In the gray preceding sunrise, a young lieutenant rode clattering through camp to halt his laboring horse before Gates’s office. He rapped on the door and waited, breathing hard. The door swung open and Gates stood before him barefooted, wrapped in a royal blue robe. His hair was awry, and he was squinting in the light.
“What is it?”
“There’s movement to the north. A force of British is coming this way.”
Gates pointed to the tent next to his hut. “Get Major Wilkinson. Tell him to report here, now.”
Three minutes later, still buttoning his tunic, Wilkinson stood before Gates’s desk. Gates spoke from his chair. “A scout just reported that the British are moving this way. Go find out what they’re up to and report back here.”
“Yes, sir.”
Five minutes later Wilkin
son reined his horse west and galloped out of camp. The young lieutenant who had made the report looked at Gates’s closed door, then at Wilkinson disappearing to the west, shrugged, and started toward the officers’ mess, leading his horse.
In the officers’ section of the camp, General Daniel Morgan swung his feet from his cot inside his command tent. For a time he sat, elbows on knees, square face buried in his big, callused, scarred hands. Never had he been part of an army camp in which every enlisted man, every officer, was cowed, quiet, withdrawn, divided.
Fourteen days earlier, Gates had sent to Congress his written report of the battle at Freeman’s farm, but had dealt General George Washington, his commander in chief, the highest insult anyone had ever heard of when he did not send a copy to him.
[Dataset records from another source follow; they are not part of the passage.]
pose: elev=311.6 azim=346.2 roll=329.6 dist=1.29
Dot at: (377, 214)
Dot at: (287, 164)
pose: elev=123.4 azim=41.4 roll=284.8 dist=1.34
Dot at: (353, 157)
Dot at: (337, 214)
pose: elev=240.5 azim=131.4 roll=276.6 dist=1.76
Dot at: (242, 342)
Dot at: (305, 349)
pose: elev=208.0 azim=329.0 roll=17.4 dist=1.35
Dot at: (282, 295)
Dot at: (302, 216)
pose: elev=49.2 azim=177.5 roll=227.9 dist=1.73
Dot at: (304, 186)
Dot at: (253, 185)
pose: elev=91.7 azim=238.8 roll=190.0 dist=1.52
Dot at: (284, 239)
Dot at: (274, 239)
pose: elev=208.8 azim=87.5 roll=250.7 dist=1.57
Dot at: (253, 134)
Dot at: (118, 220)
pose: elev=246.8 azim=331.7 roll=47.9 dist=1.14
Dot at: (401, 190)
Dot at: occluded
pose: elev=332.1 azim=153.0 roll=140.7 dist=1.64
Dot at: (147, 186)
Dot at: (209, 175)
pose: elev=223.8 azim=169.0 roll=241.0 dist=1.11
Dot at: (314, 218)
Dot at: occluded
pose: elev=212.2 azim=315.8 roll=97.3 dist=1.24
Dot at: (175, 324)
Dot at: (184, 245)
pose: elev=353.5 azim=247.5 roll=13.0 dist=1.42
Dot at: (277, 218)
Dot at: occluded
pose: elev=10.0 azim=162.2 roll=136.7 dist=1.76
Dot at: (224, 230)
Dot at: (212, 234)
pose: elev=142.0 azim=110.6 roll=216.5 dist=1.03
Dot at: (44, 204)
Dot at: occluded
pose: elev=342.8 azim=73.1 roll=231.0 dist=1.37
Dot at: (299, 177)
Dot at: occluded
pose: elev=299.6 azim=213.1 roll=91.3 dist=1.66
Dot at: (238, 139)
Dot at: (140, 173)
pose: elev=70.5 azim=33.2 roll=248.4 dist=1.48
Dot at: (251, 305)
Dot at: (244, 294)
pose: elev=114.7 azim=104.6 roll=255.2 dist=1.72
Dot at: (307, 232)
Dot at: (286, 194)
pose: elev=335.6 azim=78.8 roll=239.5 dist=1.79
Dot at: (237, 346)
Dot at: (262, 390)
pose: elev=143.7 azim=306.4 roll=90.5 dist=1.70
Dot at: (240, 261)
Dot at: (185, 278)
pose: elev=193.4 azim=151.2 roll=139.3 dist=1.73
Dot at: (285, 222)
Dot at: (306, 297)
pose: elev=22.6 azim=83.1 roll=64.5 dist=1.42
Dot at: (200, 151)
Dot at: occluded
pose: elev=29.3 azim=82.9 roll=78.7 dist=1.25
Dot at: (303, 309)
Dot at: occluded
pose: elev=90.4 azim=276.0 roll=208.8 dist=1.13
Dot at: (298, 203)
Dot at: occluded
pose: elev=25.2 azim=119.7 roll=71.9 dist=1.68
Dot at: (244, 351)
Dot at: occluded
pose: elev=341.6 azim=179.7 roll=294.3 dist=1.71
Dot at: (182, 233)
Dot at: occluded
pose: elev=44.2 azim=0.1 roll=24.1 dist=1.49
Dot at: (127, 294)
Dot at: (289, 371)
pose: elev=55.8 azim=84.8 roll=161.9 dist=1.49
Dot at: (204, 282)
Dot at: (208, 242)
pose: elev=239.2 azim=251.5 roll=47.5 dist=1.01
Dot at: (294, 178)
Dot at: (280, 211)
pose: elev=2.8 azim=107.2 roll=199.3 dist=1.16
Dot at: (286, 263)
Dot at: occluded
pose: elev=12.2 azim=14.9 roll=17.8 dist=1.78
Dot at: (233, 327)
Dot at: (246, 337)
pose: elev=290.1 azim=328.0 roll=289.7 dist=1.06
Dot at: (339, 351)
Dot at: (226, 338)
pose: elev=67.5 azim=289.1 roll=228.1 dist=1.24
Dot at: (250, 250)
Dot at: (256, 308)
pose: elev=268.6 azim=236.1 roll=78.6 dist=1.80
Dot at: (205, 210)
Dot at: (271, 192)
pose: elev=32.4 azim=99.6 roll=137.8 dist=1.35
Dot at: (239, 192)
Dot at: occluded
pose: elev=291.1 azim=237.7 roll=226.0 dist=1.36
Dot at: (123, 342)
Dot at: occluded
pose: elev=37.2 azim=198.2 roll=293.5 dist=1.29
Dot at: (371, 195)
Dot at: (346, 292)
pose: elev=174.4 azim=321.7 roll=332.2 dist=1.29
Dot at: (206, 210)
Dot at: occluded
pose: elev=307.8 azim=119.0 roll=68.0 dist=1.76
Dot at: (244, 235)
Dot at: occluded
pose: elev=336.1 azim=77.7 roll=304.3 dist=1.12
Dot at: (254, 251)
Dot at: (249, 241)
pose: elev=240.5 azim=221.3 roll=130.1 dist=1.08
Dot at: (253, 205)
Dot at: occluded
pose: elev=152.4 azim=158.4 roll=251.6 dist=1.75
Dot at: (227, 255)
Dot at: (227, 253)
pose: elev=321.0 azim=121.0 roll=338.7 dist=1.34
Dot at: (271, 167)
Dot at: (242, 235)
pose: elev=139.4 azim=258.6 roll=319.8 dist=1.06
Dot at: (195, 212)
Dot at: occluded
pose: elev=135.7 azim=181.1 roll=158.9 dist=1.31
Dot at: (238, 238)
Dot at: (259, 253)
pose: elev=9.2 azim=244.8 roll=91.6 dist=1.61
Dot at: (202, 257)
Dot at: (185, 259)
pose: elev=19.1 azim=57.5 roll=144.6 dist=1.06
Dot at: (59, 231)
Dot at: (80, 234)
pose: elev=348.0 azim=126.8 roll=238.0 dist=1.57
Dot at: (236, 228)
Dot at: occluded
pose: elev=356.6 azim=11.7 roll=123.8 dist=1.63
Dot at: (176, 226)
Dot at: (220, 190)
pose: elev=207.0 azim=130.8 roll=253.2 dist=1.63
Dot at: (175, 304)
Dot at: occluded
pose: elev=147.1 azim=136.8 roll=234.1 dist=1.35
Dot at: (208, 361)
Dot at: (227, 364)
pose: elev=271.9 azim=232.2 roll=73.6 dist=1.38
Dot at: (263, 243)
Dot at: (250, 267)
Inevitably it became known that the written report not only failed to include the name of Benedict Arnold, but did not even mention the companies that Arnold had commanded in the battle at Freeman’s farm, nor the fact that it was Arnold’s men who had led the American army into battle, and very nearly taken Burgoyne down. And there was no mention of the fact that had Gates granted Arnold his request to go cut off von Riedesel to prevent the German attack that turned victory into a retreat, the vaunted Gentleman Johnny and his entire army would now be American prisoners.
The despicable report burst like a bombshell when it became known in the American camp. For a time Arnold stood in disbelieving shock, then stormed into Gates’s office and left the door wide open. Never had any man in the American army heard anything faintly comparable to the shouting, cursing, accusatory acrimony that flooded out of the door into the open compound. Men stopped in their tracks, staring wide-eyed, silently asking each other for anything that would explain the ferocity of the confrontation in the office of their commanding officer. And when Arnold came storming out, face white with anger, lightning leaping from his eyes, men backed up to give him free passage as he stalked back to his own command tent.
Two hours later Arnold marched back to Gates’s office and once more burst through the door, strode to his desk, and slammed down a four-page letter. On those four pages was a truthful, accurate recital of every slight, every rotten thing Gates had done to Arnold since his arrival. The last paragraph included the ultimate insult Gates had heaped on Arnold only that morning when they had their monumental, head-on collision. Gates had reassigned Arnold’s men, including Daniel Morgan’s riflemen, to General Lincoln. Arnold was a general with no command!